Mehama appears in a letter in the Bactrian language he wrote in 461-462 CE, where he describes himself as "Meyam, King of the people of Kadag, the governor of the famous and prosperous King of Kings Peroz". Kadag is Kadagstan, an area in southern Bactria, in the region of Baghlan. Significantly, he presents himself as a vassal of the Sasanian Empire king Peroz I, but Mehama was probably later able to wrestle autonomy or even independence as Sasanian power waned and he moved into India, with dire consequences for the Gupta Empire.

 

Tarim Basin (circa 480 – 550 CE) :

 

Kizil Caves swordsmen in Hephthalite style. This mural was carbon dated to 432 – 538 CE

 

Painter in single-lapel caftan, Kizil Caves, circa 500 CE (enlarged detail). The label at his feet reads: "The Painter Tutuka"

In the late 5th century CE they expanded eastward through the Pamir Mountains, which are comparatively easy to cross, as did the Kushans before them, due to the presence of convenient plateaus between high peaks. They occupied the western Tarim Basin (Kashgar and Khotan), taking control of the area from the Ruanruans, who had been collecting heavy tribute from the oasis cities, but were now weakening under the assaults of the Chinese Wei Dynasty. In 479 they took the east end of the Tarim Basin, around the region of Turfan. In 497–509, they pushed north of Turfan to the Urumchi region. In the early years of the 6th century, they were sending embassies from their dominions in the Tarim Basin to the Wei Dynasty. The Hephthalites continued to occupy the Tarim Basin until the end of their Empire, circa 560 CE.

__Task details__: Copy out the passage on Mehama and the Hephthalites in the Tarim Basin word for word, from beginning to end.

__Data extracts__:
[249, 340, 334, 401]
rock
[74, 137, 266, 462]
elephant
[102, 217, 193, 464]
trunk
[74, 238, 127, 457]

__Your response__:
Mehama appears in a letter in the Bactrian language he wrote in 461-462 CE, where he describes himself as "Meyam, King of the people of Kadag, the governor of the famous and prosperous King of Kings Peroz". Kadag is Kadagstan, an area in southern Bactria, in the region of Baghlan. Significantly, he presents himself as a vassal of the Sasanian Empire king Peroz I, but Mehama was probably later able to wrestle autonomy or even independence as Sasanian power waned and he moved into India, with dire consequences for the Gupta Empire.

 

Tarim Basin (circa 480 – 550 CE) :

 

Kizil Caves swordsmen in Hephthalite style. This mural was carbon dated to 432 – 538 CE

 

Painter in single-lapel caftan, Kizil Caves, circa 500 CE (enlarged detail). The label at his feet reads: "The Painter Tutuka"

In the late 5th century CE they expanded eastward through the Pamir Mountains, which are comparatively easy to cross, as did the Kushans before them, due to the presence of convenient plateaus between high peaks. They occupied the western Tarim Basin (Kashgar and Khotan), taking control of the area from the Ruanruans, who had been collecting heavy tribute from the oasis cities, but were now weakening under the assaults of the Chinese Wei Dynasty. In 479 they took the east end of the Tarim Basin, around the region of Turfan. In 497–509, they pushed north of Turfan to the Urumchi region. In the early years of the 6th century, they were sending embassies from their dominions in the Tarim Basin to the Wei Dynasty. The Hephthalites continued to occupy the Tarim Basin until the end of their Empire, circa 560 CE.